* Exercise: Every line from the one containing "Kelas: Marhalah Khamisah" through the end of the data is to be copied exactly, and nothing outside that range.

* Extracted entries:
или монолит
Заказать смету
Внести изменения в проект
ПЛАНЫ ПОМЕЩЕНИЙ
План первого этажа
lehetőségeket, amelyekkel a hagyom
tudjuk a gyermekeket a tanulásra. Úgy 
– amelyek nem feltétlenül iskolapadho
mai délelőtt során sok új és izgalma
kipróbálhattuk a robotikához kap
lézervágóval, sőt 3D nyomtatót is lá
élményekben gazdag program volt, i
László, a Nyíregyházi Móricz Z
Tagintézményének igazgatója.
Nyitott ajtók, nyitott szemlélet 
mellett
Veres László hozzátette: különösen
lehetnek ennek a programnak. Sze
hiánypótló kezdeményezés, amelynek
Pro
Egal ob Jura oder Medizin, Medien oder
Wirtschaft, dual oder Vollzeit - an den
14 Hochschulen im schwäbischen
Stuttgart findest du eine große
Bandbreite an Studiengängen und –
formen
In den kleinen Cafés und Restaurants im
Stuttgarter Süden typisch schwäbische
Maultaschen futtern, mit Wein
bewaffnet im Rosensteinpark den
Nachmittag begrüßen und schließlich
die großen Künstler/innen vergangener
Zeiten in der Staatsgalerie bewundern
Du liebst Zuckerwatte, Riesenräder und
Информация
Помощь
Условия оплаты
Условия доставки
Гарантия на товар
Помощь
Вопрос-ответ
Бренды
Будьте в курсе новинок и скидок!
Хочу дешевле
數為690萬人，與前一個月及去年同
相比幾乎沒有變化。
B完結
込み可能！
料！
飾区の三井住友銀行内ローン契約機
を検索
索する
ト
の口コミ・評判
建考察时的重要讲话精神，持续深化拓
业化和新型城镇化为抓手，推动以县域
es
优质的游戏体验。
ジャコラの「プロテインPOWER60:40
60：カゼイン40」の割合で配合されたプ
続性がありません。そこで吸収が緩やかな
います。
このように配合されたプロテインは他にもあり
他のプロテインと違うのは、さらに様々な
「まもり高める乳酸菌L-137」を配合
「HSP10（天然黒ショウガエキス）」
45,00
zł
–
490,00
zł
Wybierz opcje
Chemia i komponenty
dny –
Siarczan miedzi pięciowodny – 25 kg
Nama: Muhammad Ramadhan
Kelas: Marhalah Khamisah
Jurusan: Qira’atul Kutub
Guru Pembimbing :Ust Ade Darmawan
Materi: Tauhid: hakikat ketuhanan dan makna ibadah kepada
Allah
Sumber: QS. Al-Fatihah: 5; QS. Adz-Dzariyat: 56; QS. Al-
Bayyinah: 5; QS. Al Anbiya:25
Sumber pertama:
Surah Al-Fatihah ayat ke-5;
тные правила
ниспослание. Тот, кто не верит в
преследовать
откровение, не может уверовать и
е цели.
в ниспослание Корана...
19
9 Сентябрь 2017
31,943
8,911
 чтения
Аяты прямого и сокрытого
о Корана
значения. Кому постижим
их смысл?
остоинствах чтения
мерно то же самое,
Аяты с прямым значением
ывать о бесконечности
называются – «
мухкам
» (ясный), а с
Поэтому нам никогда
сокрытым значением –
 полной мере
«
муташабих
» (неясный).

* Written reply:
Kelas: Marhalah Khamisah
Jurusan: Qira’atul Kutub
Guru Pembimbing :Ust Ade Darmawan
Materi: Tauhid: hakikat ketuhanan dan makna ibadah kepada
Allah
Sumber: QS. Al-Fatihah: 5; QS. Adz-Dzariyat: 56; QS. Al-
Bayyinah: 5; QS. Al Anbiya:25
Sumber pertama:
Surah Al-Fatihah ayat ke-5;
тные правила
ниспослание. Тот, кто не верит в
преследовать
откровение, не может уверовать и
е цели.
в ниспослание Корана...
19
9 Сентябрь 2017
31,943
8,911
 чтения
Аяты прямого и сокрытого
о Корана
значения. Кому постижим
их смысл?
остоинствах чтения
мерно то же самое,
Аяты с прямым значением
ывать о бесконечности
называются – «
мухкам
» (ясный), а с
Поэтому нам никогда
сокрытым значением –
 полной мере
«
муташабих
» (неясный).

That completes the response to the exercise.